Considering that the capital market is critical to the supply of information for gauging fair value estimates, this study calls on regulators to ensure financial instruments quoted on the stock exchange are reliably priced. Institutional apparatus that will facilitate the reliable pricing of non-financial assets and non-financial liabilities should also be emplaced by relevant authorities. Concerned stakeholders such as accounting academics, professional accounting bodies, and the Financial Reporting Council of Nigeria (FRC) can also promote the diffusion of fair value measurement through public enlightenments, workshops, symposia, and trainings, considering that it is relatively new concept in the Nigerian environment. Inculcation of fair value accounting in the curriculums of academic and professional accounting programmes should also be undertaken to bridge knowledge gap.

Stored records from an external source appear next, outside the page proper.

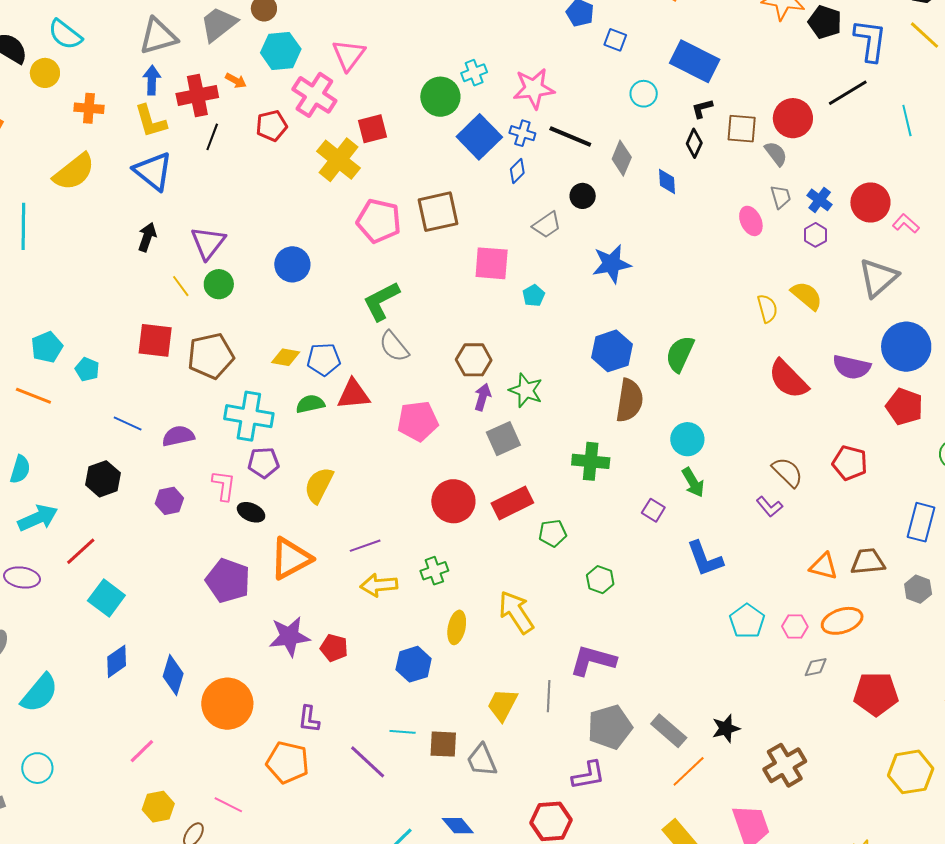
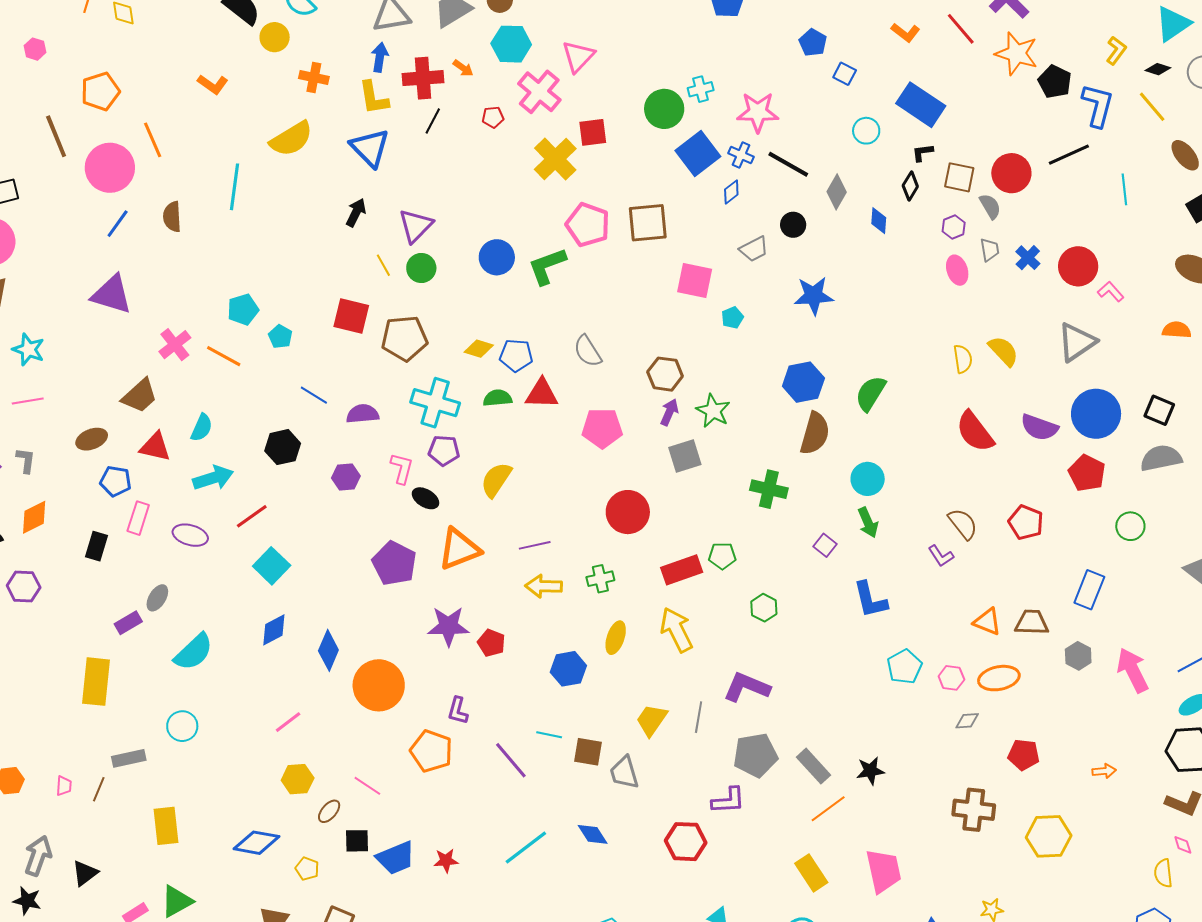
red pentagon: (272, 126) -> (493, 117), size x0.7
purple hexagon: (816, 235) -> (954, 227), moved
green L-shape: (381, 301) -> (547, 266), moved
red rectangle: (512, 503) -> (682, 570), moved
red pentagon: (876, 694) -> (1024, 755), size x0.7
brown cross: (785, 765) -> (974, 810), moved, turned 30

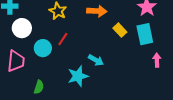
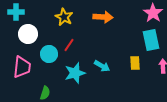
yellow rectangle: (120, 30) -> (135, 63), moved, turned 40
cyan star: (78, 76) -> (75, 73), moved

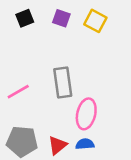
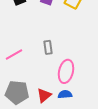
gray rectangle: (63, 82) -> (48, 47), size x0.6

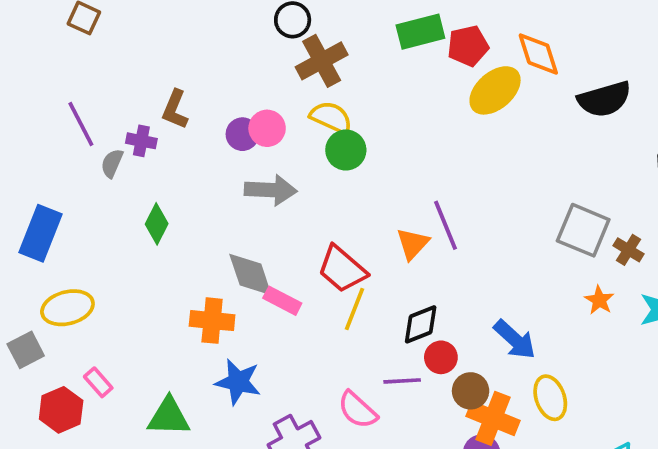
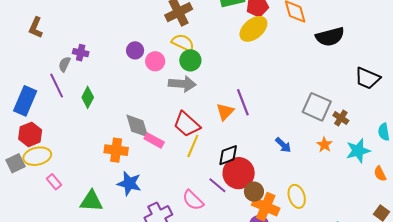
yellow ellipse: (495, 90) -> (253, 29), moved
brown L-shape: (175, 109) -> (36, 28), moved
purple line: (81, 124) -> (57, 86), moved
pink circle: (267, 128) -> (155, 61), moved
gray arrow: (271, 190) -> (182, 84), moved
yellow ellipse: (67, 308) -> (37, 156), moved
blue arrow: (515, 340) -> (283, 145), moved, size x0.7
red circle: (441, 357) -> (239, 173), size x1.8
purple line: (402, 381) -> (217, 185), turned 42
red hexagon: (61, 410) -> (30, 134), moved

The results from this study should be applied with caution owing to some limitations surrounding the scope of coverage, data collection method and research paradigm adopted. Acknowledging that not all sectors are represented in this study, future studies may examine the perception of auditors specialising in other sectors. For instance, analysis for agriculture/ agro-allied sector was restricted to data gathered from fifteen respondents specialising in the audit of agriculture business. Scope of coverage can be extended by taking more samples from the sector to validate results. Sector- specific studies on the application level of fair value measurement can also be carried out. Studies investigating valuation methods applied to ascertain the fair value of assets and liabilities could be investigated by content-analysing disclosures on fair value measurement in annual reports. The study adopted a positivist research paradigm and a quantitative research design; future studies may consider using a qualitative or a mixed research design, whereby data collection through questionnaire is complemented by interview. Other studies may also increase the sample size across sectors to improve generalisability of results.